Goodbye to an Escape from Reality

Over the past month, most professional sports leagues across the globe have shut down operations due to the outbreak of COVID-19. Football is gone. Basketball is gone. Baseball is gone. Any sport you like, they've departed from our stadiums, our arenas, our screens; gone until further notice. Even more troubling, on March 24th, the 2020 Tokyo Olympics were officially postponed until 2021. Just a week prior, the 2020 European Soccer Championships were also postponed to the following year. In short,  sports are not coming back for a while.

Something we take for granted has now vanished for the time being. To many of us, sports served as an escape from reality. No one could have ever imagined that one day, we would all wake up and not have any sporting events to look forward to throughout the day. 

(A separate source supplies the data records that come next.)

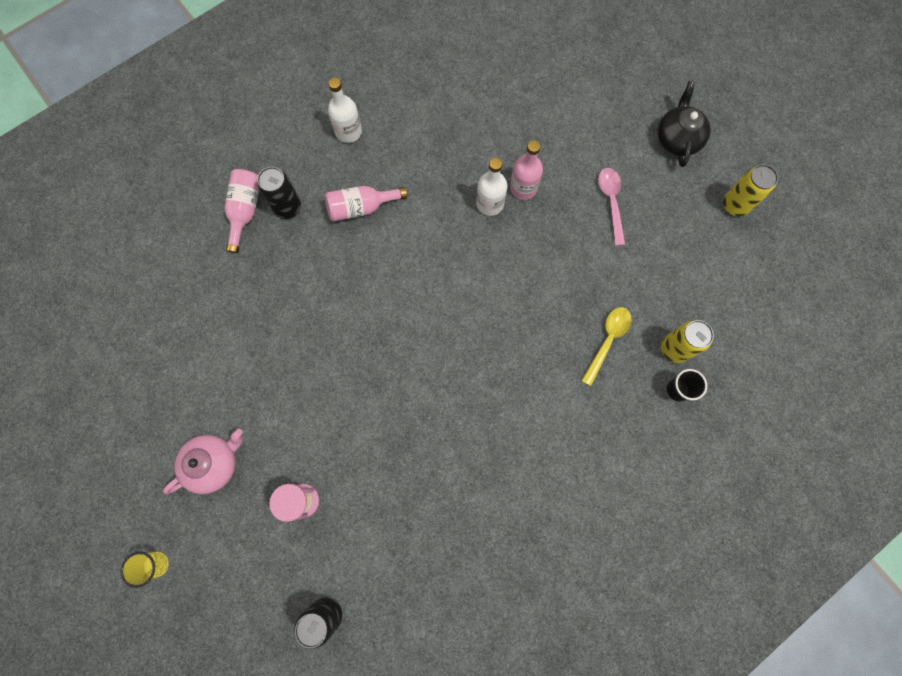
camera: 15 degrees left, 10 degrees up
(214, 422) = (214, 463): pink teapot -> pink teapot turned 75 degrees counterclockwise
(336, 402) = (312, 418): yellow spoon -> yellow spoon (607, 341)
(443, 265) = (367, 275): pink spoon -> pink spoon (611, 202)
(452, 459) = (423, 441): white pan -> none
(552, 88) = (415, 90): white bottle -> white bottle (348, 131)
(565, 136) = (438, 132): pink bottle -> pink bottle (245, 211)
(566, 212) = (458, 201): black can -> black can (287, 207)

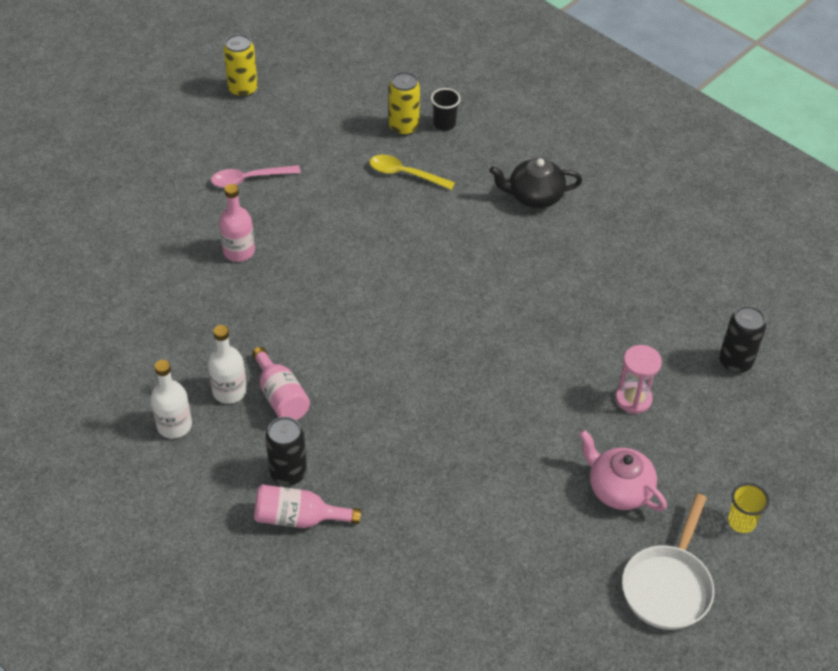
camera: 100 degrees left, 25 degrees down
(115, 481) = (668, 586): none -> white pan
(490, 203) = (261, 278): white bottle -> white bottle (229, 391)
(677, 139) = (167, 132): black teapot -> black teapot (534, 196)

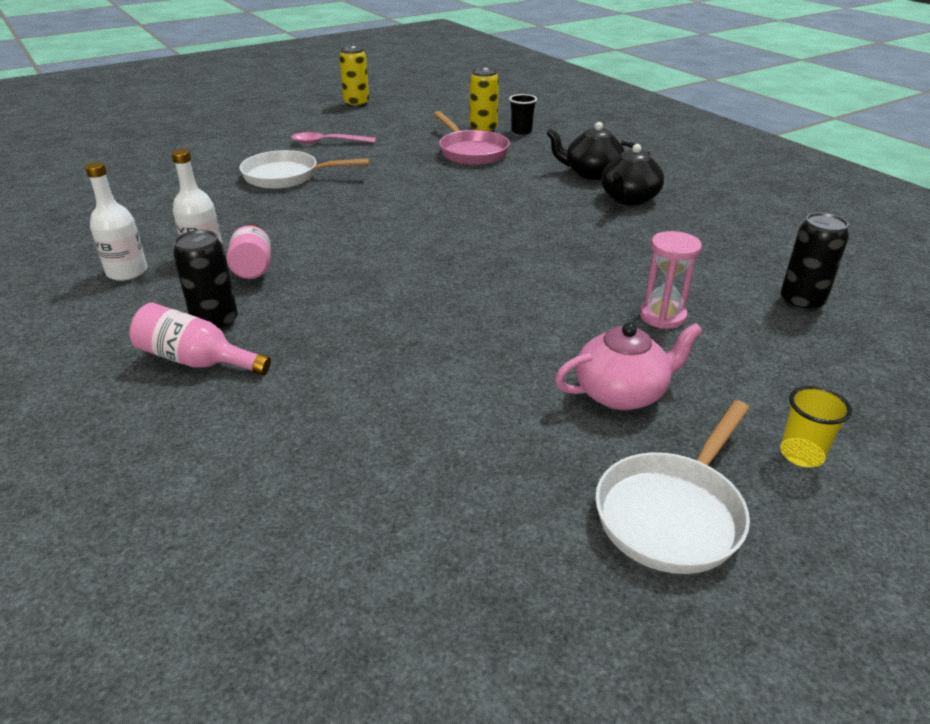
camera: 15 degrees right, 15 degrees down
(239, 251) = (287, 176): pink bottle -> white pan
(405, 174) = (471, 152): yellow spoon -> pink pan
(577, 236) = (629, 199): none -> black teapot
(618, 489) = (622, 393): pink teapot -> pink teapot turned 105 degrees clockwise

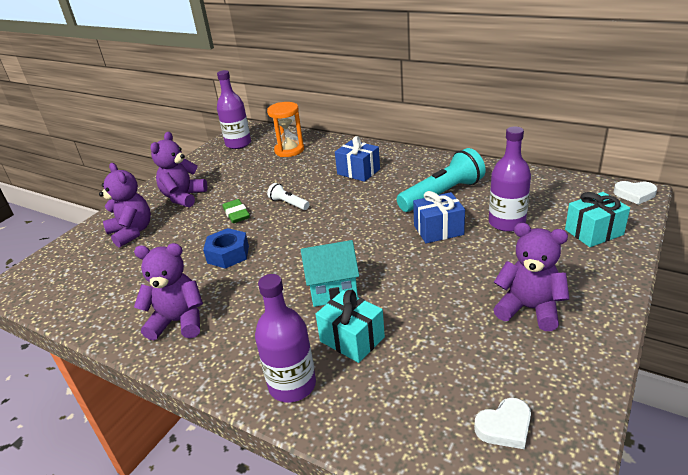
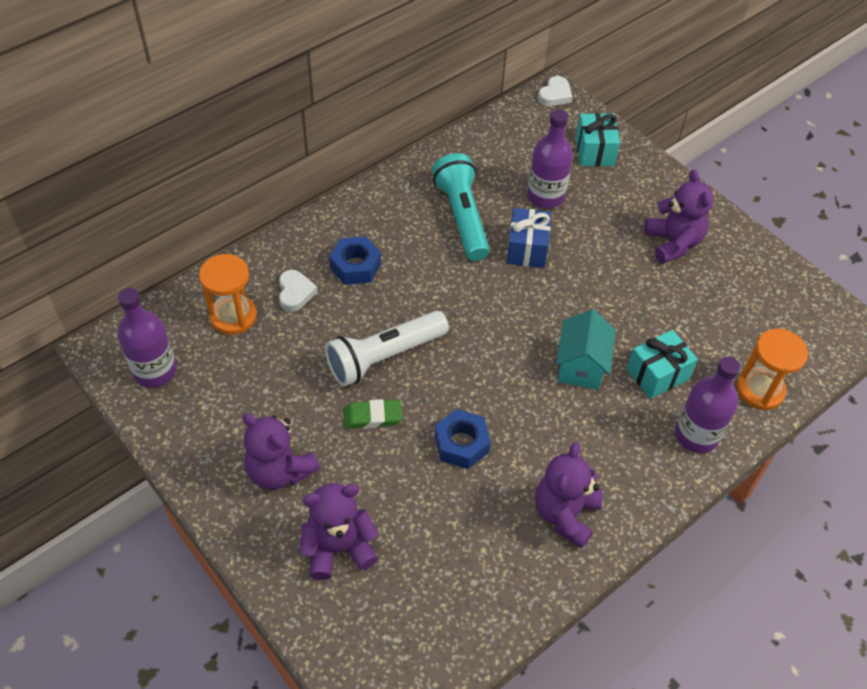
camera: 75 degrees left, 20 degrees up
(288, 203) = (384, 357): white flashlight -> white flashlight, size x2.01
(358, 172) = (355, 266): blue gift -> blue nut
(378, 425) = (760, 390): none -> orange hourglass
(505, 427) = (785, 317): white heart -> white heart (295, 293)
(529, 309) = (673, 243): purple teddy bear -> purple teddy bear turned 120 degrees clockwise

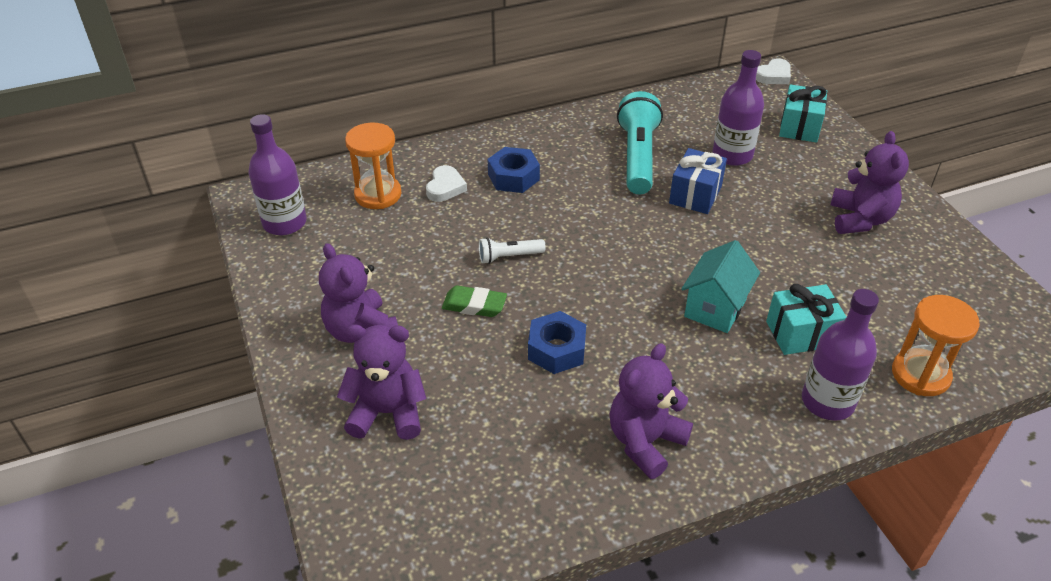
camera: 20 degrees right, 10 degrees down
(384, 357) = (509, 257): white flashlight -> white flashlight, size x0.50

Thinking about the past, this is truly a first. Our games have never been shut down due to natural disasters or wars; they served as a distraction from the gloom these events brought. For example, the 1989 World Series was briefly interrupted by a major earthquake, but the series was finished. Mass shootings, especially in recent times, have never deterred fans from congregating at arenas and stadiums.  

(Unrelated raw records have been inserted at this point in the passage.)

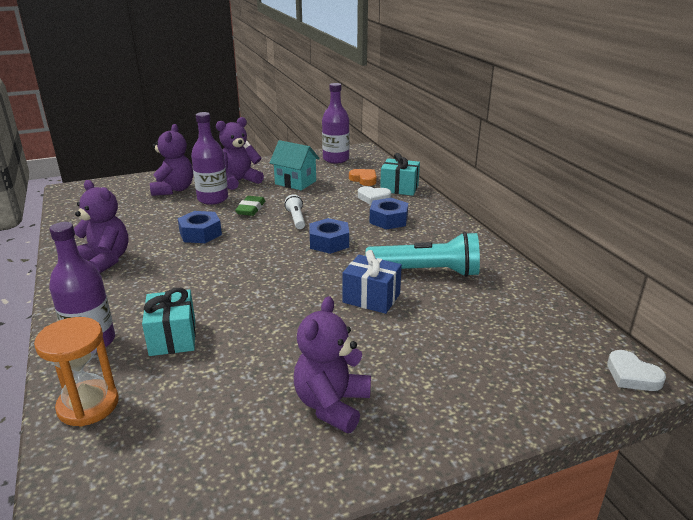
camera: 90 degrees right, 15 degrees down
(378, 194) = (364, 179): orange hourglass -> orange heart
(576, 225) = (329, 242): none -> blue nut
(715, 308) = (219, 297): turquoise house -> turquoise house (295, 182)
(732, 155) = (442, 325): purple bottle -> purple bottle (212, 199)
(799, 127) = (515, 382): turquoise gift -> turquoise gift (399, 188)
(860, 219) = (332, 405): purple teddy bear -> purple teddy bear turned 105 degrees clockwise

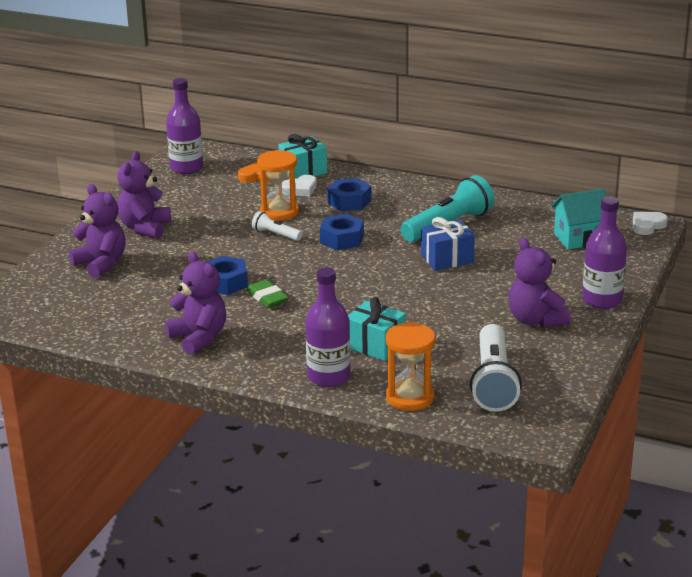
camera: 45 degrees left, 0 degrees up
(105, 260) = (199, 338): purple teddy bear -> purple teddy bear turned 60 degrees clockwise
(169, 445) = (493, 382): none -> white flashlight
(212, 199) = (161, 253): purple bottle -> purple bottle (602, 300)
(250, 209) = (218, 245): green eraser -> green eraser (267, 298)
(295, 182) = (202, 206): turquoise house -> turquoise house (579, 239)
(330, 206) = (279, 212): none -> orange hourglass
(632, 375) = (647, 226): white heart -> white heart turned 135 degrees clockwise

Yet, this pandemic has come to show how easily things can be taken away from us, and how much we take them for granted. In the late 19th century, the industrial, working-class English originally used football as a weekend getaway from long hours with poor pay in destitute conditions. Look how far that game has come, and how far professional sports have come as a whole. Sports are great because they are the last remnant of true reality TV; completely unscripted, mockeries of the game at their worst, and brilliant entertainment at their best.

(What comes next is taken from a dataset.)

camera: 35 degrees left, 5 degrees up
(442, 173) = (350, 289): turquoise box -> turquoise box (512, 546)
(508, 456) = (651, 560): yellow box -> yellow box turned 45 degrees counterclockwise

Most times, these games are must-see TV, but what is there to see when playing surfaces and arenas are empty?

What are sports to us? Some say that sports are just another way to waste your time, but are they really just a waste of time? Now that they are gone for the time being, are we truly being more productive than we were before? Are sports a distraction from the other things we do, or something that allow us to work harder when we have to?

Thus, when they do come back (and they will), you might find it best to ask yourself whether sports should be witnessed the same way. You never know when another event of this magnitude is lurking around the corner.